The four were denied medical treatment despite the serious injuries received at the hands of police officials, who launched a vicious attack on protesting WOZA members in the capital. The group had gathered to commemorate International Refugee Day by holding peaceful marches through the city streets to Parliament. But police who had been patrolling the streets in the city centre used force to immediately stop three of the six simultaneous marches that had been organised.

The WOZA members and supporters that had gathered were brutally beaten with batons and then dispersed. Riot police then intercepted the fourth protest outside the offices of The Herald newspaper, again violently beating the peaceful protestors. As the last two protests were nearing their target, parliament, riot police again descended and began to viciously beat the group. Police followed the demonstrators as they dispersed, continuing to randomly beat and detain them as they moved away.

Eyewitnesses to the brutality included scores of media representatives who had gathered for a press conference by human rights organisation Amnesty International. Three journalists, who were documenting the police assault on the WOZA members, were manhandled into police vans and detained. They were only released later in the evening when it was discovered that one of the journalists was from the state run Herald newspaper.

One of the journalists that were arrested described witnessing the police beatings, saying police continued to beat and kick the women that had been picked up and thrown into the police van.

“One officer in particular, seemed to be enjoying himself, calling out ‘piece of shit’ with each strike,” the journalist said.

The seriously injured WOZA members that were arrested were kept overnight in police cells without medical treatment, before appearing in the Harare Magistrates Court on Friday morning. After an initial argument by the state that the women should be denied bail, they were finally released on US$10 bail each and remanded out of custody to the 2nd of July. Their lawyer was also granted a court order for the police to explain the serious injuries the four women had received.
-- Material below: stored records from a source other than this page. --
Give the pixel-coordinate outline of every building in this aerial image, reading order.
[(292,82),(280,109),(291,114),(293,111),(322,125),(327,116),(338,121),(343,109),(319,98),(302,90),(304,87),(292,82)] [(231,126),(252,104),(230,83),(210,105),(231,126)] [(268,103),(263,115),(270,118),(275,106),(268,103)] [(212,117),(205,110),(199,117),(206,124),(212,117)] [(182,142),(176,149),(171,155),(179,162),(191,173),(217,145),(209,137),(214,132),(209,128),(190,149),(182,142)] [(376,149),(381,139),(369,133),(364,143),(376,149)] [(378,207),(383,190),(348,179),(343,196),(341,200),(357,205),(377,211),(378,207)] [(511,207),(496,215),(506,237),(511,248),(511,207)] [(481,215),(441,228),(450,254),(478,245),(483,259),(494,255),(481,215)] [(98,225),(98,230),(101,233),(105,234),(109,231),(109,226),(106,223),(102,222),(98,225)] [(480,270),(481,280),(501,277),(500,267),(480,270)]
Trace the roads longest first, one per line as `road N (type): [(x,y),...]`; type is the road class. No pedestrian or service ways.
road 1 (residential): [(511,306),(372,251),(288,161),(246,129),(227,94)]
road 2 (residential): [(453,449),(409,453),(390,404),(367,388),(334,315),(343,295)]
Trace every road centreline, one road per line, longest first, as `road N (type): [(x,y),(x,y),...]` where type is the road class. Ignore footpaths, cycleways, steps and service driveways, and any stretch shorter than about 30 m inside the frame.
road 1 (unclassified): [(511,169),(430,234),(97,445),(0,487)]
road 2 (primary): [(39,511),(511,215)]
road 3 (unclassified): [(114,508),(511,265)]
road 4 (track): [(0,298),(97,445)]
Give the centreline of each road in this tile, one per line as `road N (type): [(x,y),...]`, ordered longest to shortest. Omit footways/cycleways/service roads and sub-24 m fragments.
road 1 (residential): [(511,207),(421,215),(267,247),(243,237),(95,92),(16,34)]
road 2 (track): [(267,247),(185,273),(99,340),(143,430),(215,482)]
At the same time, seven other WOZA members who were arrested in Bulawayo on Wednesday also appeared in court on Friday morning, on charges of disturbing the peace. The group was arrested after WOZA’s Refugee Day commemoration march in the city was violently broken up by police. Three people were seriously injured, while scores more WOZA members sustained minor injuries, again at the hands of police. Eight people were arrested, although one was later released on medical grounds. The remaining seven have been kept in custody at the Bulawayo Central Police Station since Wednesday.
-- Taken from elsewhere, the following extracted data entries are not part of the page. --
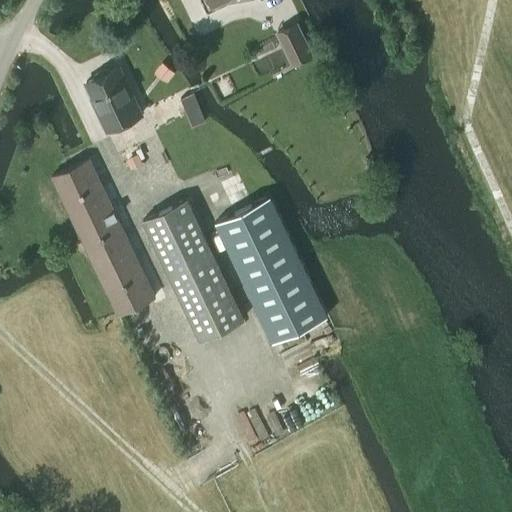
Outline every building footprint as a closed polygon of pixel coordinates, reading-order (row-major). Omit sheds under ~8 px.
[(314,55),(297,21),(274,32),(291,66),(314,55)] [(162,64),(156,70),(167,79),(172,72),(162,64)] [(95,78),(86,82),(100,111),(99,115),(102,121),(105,121),(106,124),(122,117),(125,122),(141,114),(118,67),(110,71),(105,69),(96,73),(95,78)] [(193,93),(180,98),(192,126),(205,121),(202,114),(193,93)] [(137,153),(125,159),(130,169),(142,163),(140,159),(138,153),(137,153)] [(51,176),(117,314),(155,296),(89,158),(51,176)] [(270,195),(215,221),(272,340),(327,314),(299,256),(270,195)] [(200,338),(244,318),(187,199),(143,219),(200,338)]
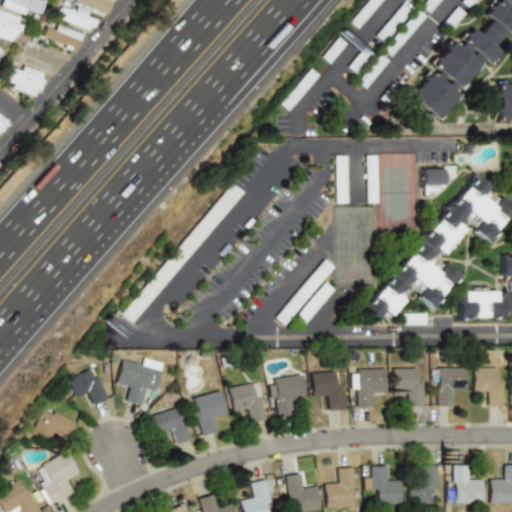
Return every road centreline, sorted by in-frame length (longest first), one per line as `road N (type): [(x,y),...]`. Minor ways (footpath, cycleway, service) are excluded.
road 1 (residential): [(94,511),(256,448),(347,435),(511,435)]
road 2 (motorway): [(0,347),(230,78)]
road 3 (motorway): [(220,0),(0,247)]
road 4 (residential): [(0,144),(129,0)]
road 5 (residential): [(511,335),(347,335)]
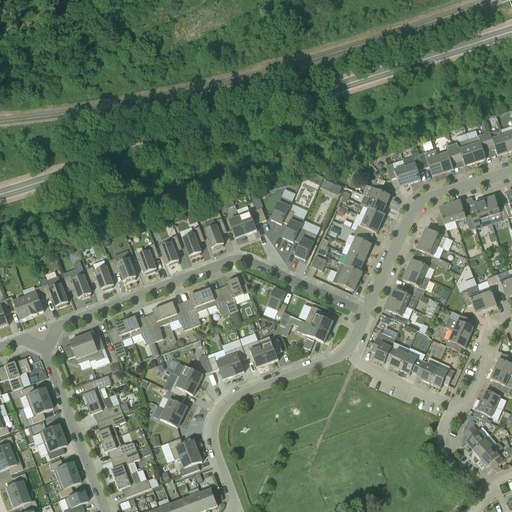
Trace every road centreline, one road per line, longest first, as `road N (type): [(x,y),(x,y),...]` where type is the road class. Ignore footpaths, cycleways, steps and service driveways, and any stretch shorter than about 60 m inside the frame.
road 1 (tertiary): [(0,195),(511,31)]
road 2 (residential): [(46,349),(56,327),(240,260),(365,312)]
road 3 (residential): [(230,511),(235,501),(213,436),(220,411),(243,392),(347,349)]
road 4 (residential): [(365,312),(419,203),(511,172)]
road 5 (residential): [(106,511),(46,349)]
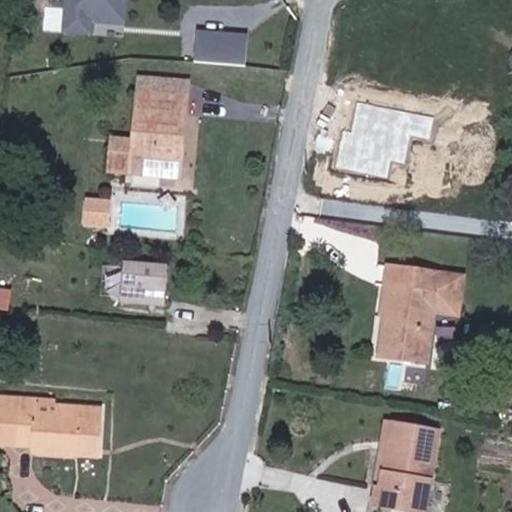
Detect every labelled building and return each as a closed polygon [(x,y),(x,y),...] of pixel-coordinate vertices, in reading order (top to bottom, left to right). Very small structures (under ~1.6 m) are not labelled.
[(124,0),(62,0),(60,30),(121,36),(124,0)] [(248,33),(194,29),(192,62),(245,66),(248,33)] [(138,91),(133,145),(114,143),(111,169),(113,169),(131,171),(173,174),(181,175),(183,149),(187,112),(183,111),(184,94),(186,76),(148,74),(140,73),(139,86),(138,91)] [(358,103),(354,124),(352,134),(343,132),(336,167),(345,169),(385,176),(388,160),(404,163),(409,135),(429,138),(433,117),(358,103)] [(200,164),(201,149),(184,148),(183,162),(200,164)] [(84,225),(111,227),(113,198),(86,196),(84,225)] [(170,266),(126,264),(124,304),(168,307),(170,266)] [(448,307),(450,286),(452,269),(440,268),(389,264),(381,349),(419,353),(424,304),(448,307)] [(0,307),(12,309),(15,289),(0,287),(0,307)] [(85,457),(85,449),(86,405),(44,403),(40,399),(22,399),(6,398),(5,428),(5,446),(20,447),(19,454),(59,456),(85,457)] [(379,421),(371,486),(369,506),(414,511),(440,511),(445,476),(422,472),(428,426),(386,421),(379,421)]
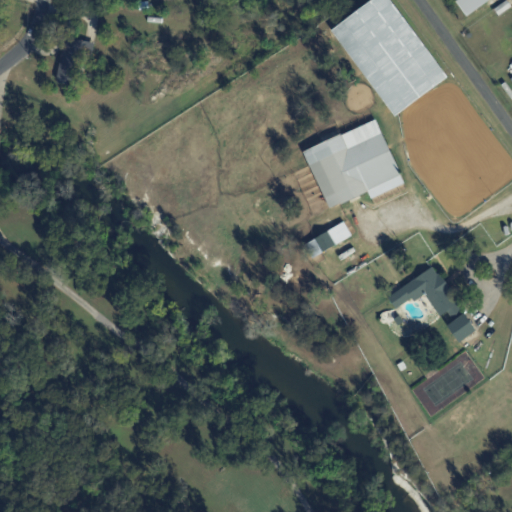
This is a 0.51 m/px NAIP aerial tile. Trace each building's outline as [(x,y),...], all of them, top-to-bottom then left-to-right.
[(372,0),(332,31),(396,116),(448,77),(390,0),(372,0)] [(455,0),(466,15),(488,0),(455,0)] [(73,84),(77,56),(92,58),(94,42),(63,38),(58,82),(73,84)] [(328,208),(368,192),(370,198),(404,184),(378,120),(304,149),(328,208)] [(321,253),(344,240),(336,226),(313,240),(321,253)] [(387,295),(396,309),(424,292),(438,316),(447,311),(453,321),(448,324),(458,342),(474,332),(435,266),(387,295)]
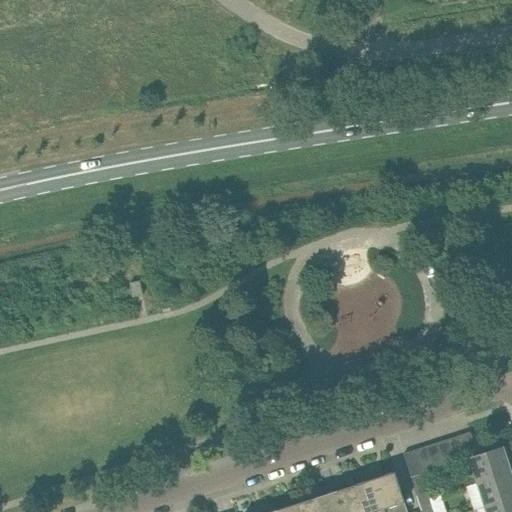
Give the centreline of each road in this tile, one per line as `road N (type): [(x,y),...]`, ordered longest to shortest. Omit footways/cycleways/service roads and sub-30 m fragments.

During Friday’s court appearance, the state spent the morning trying to convince the court that the group should be denied bail until the arrest of WOZA leader Jenni Williams had been secured. The state argued that Williams should be charged as an organiser because of remarks that she made at a public meeting last week that WOZA would roll out peaceful protests until all Zimbabweans receive social justice. Williams told SW Radio Africa on Friday that the state’s argument is “nothing more than another form of harassment,” saying there has been no move to arrest her despite her very public appearances at both marches this week. The seven WOZA members meanwhile were all finally released on bail late Friday afternoon.
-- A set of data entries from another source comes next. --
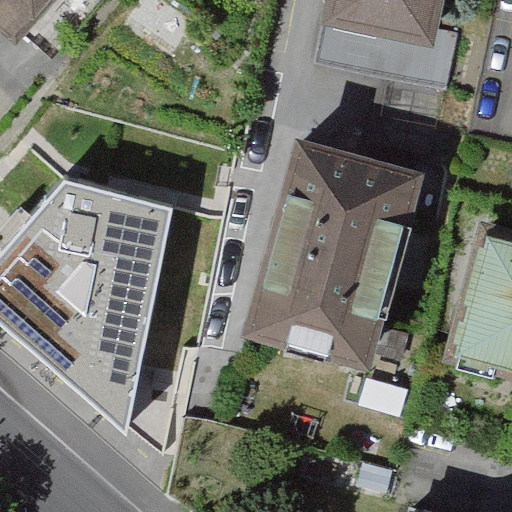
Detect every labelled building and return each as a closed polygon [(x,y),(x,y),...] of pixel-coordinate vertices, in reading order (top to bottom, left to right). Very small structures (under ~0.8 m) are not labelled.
[(43,0),(0,0),(0,18),(16,32),(43,0)] [(433,0),(334,0),(332,13),(428,32),(433,0)] [(418,180),(302,148),(251,336),(367,367),(418,180)] [(65,181),(0,258),(0,318),(125,429),(171,210),(65,181)] [(511,251),(476,242),(443,365),(511,383),(511,251)]
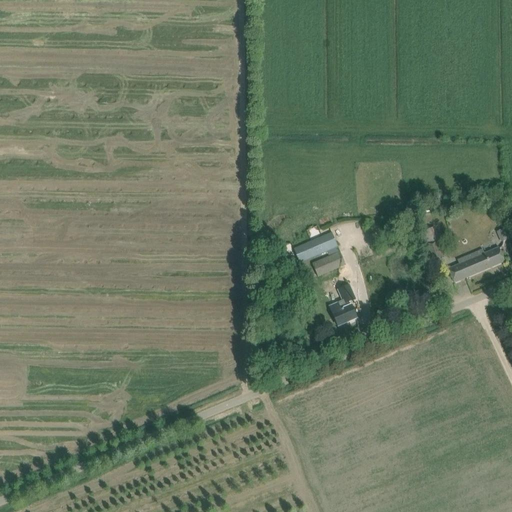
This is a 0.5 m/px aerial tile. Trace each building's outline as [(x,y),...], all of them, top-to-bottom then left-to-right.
[(444,259),(435,228),(421,232),(430,263),(444,259)] [(504,242),(510,239),(506,228),(499,231),(504,242)] [(331,233),(293,249),(300,263),(327,252),(330,257),(313,265),(318,277),(344,266),(345,265),(331,233)] [(505,262),(501,253),(499,247),(485,254),(483,250),(457,261),(459,265),(448,270),(450,274),(454,283),(505,262)] [(355,299),(351,290),(349,286),(338,291),(346,308),(341,311),(338,304),(330,307),(338,327),(357,319),(351,306),(349,302),(355,299)]
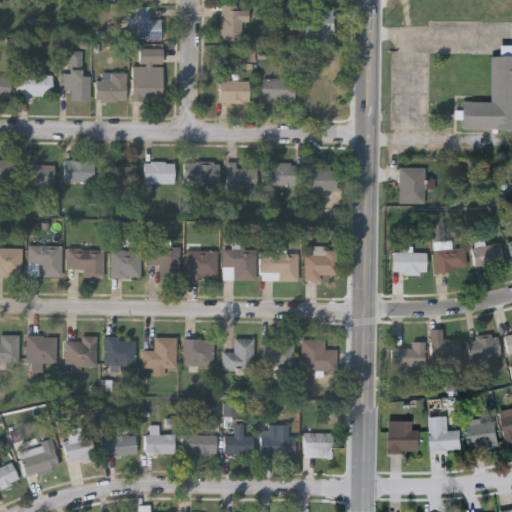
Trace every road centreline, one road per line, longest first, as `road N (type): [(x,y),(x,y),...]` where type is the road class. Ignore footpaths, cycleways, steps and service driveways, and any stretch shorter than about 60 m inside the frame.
road 1 (residential): [(511,295),(436,311),(0,306)]
road 2 (tertiary): [(372,0),(364,511)]
road 3 (residential): [(511,475),(441,487),(147,487),(30,511)]
road 4 (residential): [(369,137),(0,131)]
road 5 (residential): [(193,0),(191,133)]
Meanwhile, outgoing US Ambassador James McGee on Thursday condemned the attacks on WOZA, saying: “We don’t like the way this country is being run.” McGee was speaking during a roundtable discussion with journalists in Harare on Thursday evening. He told journalists there he does not understand how ZANU PF affiliates, who themselves protested as political activists before independence, can now justify attacking people in the same protest situation today.

“Today, they say, when you open your moth, I’m going to hit you in the head,” McGee said. “Something is wrong with that.”